▶ Data extract:

BEGIN

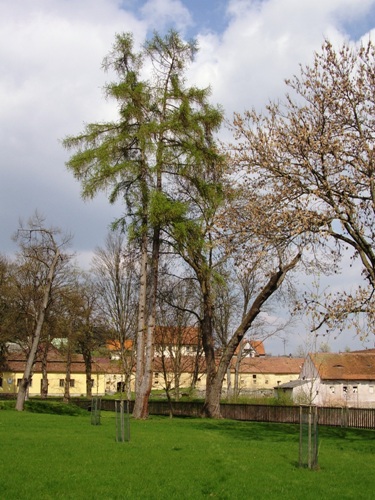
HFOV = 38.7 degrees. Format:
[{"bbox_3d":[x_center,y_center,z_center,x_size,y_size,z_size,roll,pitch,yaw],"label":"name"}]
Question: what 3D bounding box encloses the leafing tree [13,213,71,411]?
[{"bbox_3d":[-12.367,4.940,45.267,5.300,16.900,5.000,4,-15,-15],"label":"leafing tree"}]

END

▶ Exercise aim: Please transcribe the whole listing above character for character, leaving out the picture.

▶ Solution for this task:
HFOV = 38.7 degrees. Format:
[{"bbox_3d":[x_center,y_center,z_center,x_size,y_size,z_size,roll,pitch,yaw],"label":"name"}]
Question: what 3D bounding box encloses the leafing tree [13,213,71,411]?
[{"bbox_3d":[-12.367,4.940,45.267,5.300,16.900,5.000,4,-15,-15],"label":"leafing tree"}]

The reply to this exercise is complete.